These terms can help you understand and learn important words and concepts from the book.
Accountancy: A system to manage business records and financial accounts (information concerning money).
Carbon emissions: Greenhouse gases, released when we burn fossil fuels such as coal, oil and gas, are causing global warming.
Clean energy: Energy from resources that do not release greenhouse gas emissions, such as wind and sun.
Climate change: The process of changes in the environment around us over a period of time. These changes include the warming of the Earth’s surface and rising sea levels caused by humans burning fossil fuels and releasing greenhouse gases into the atmosphere.
Deposition: A process where materials such as soil or rocks are transported by wind, water or ice to make up a new land type, such as a mountain.
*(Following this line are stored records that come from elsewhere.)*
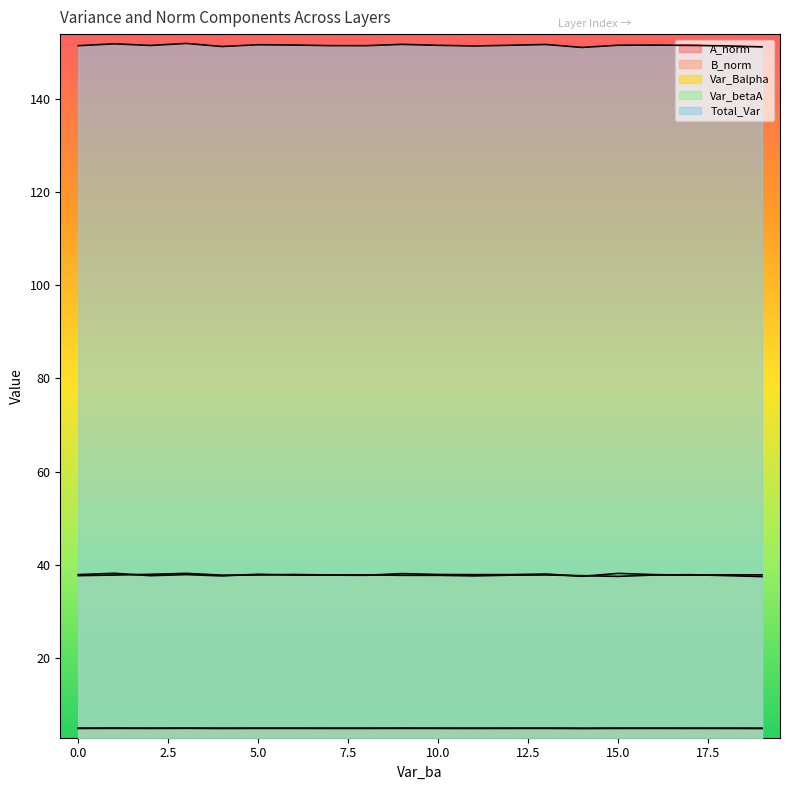

What is the minimum value for B_norm?

4.9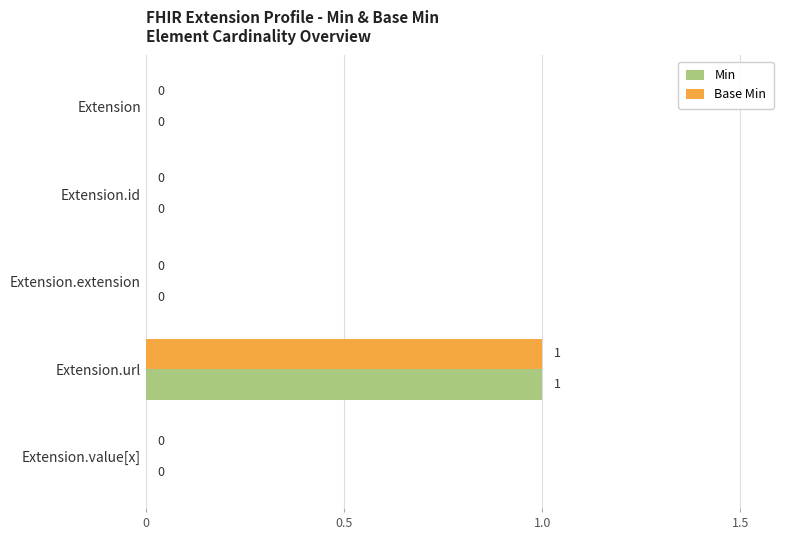

What is the maximum value for Min?

1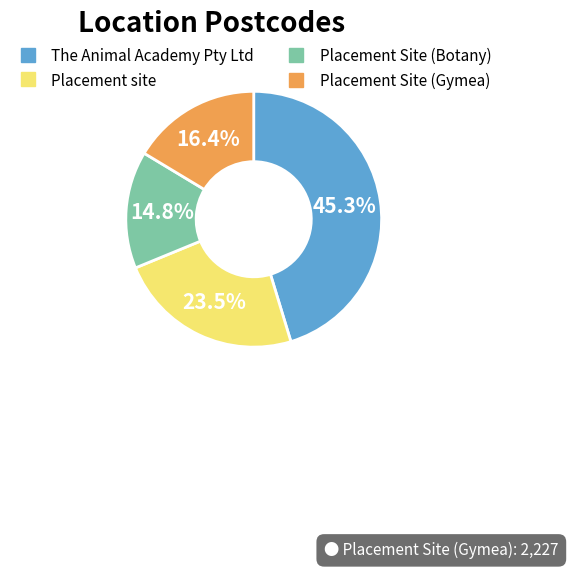

Does any single category account for the majority?

No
Electricity grid: The network for generating and distributing electricity, which connects power plants or wind farms to our homes, schools, offices and factories.
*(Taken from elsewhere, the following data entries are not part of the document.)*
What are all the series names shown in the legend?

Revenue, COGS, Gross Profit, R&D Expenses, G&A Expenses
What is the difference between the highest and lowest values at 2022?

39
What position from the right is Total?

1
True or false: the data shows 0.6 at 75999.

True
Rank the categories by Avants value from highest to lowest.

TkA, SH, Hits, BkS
Erosion: The process whereby soil is washed away by wind or water
European law: The set of rules which guides the way people live in the European Union.
European Commission: The organisation at the centre of the European Union, which suggests policies to create change in Europe.
European Green Deal: This is the European Union’s plan to become more sustainable by reducing greenhouse gas emissions enormously, promoting more local and sustainable products, creating better jobs for people and many other projects that aim at making our lives more environmentally friendly.
Finance: The management of money.
Fossil fuels: Oil, gas and coal are fossils fuels as they are made from the fossils of animals and plants buried in the earth, which have broken down over millions of years. Burning them releases lots of energy and greenhouse gases.
Global warming: The increase in Earth’s average temperature over a long period of time.
Greenhouse gases: Burning fossil fuels releases greenhouse gases, such as carbon dioxide (CO2) and methane, which are causing climate change.
Master’s degree or Master’s: A degree (diploma) awarded by a college or university, to students who have successfully completed a number of subjects and passed the exams. This usually takes four to five years of studies.
NASA: The National Aeronautics and Space Administration in the US, which studies space and space travel.
Political science: The study of how groups of people make decisions together, through governments or other forms of agreement.
Renewable energy or sustainable energy: Energy from resources that are naturally replaceable and don’t pollute the environment, such as wind, water and sun.
Rotor blades: These are the most important parts of wind turbines. They capture wind and transform it into energy. They can have different lengths and shapes to catch different types of wind.
Solar farm: When lots of solar panels are built together in an organised manner to capture the sun’s energy and generate electricity.
Sustainable: When humans live and interact with the environment and its natural resources in a smart and careful way. It is important to ensure there will be enough natural resources (food, water, plants and animals) left for future generations. We should use all resources in a thoughtful, and not a wasteful, way.
Waste materials: Items which are thrown away and become rubbish, like the wrapping on a chocolate bar. Some of this waste can be recycled into new products or reused for another purpose.
Wind farm: A group of wind turbines that are built and connected together either on land or at sea.
Wind flows: The movement of air.
Wind tunnel: A long chamber through which air is forced through to test how the wind reacts in different circumstances.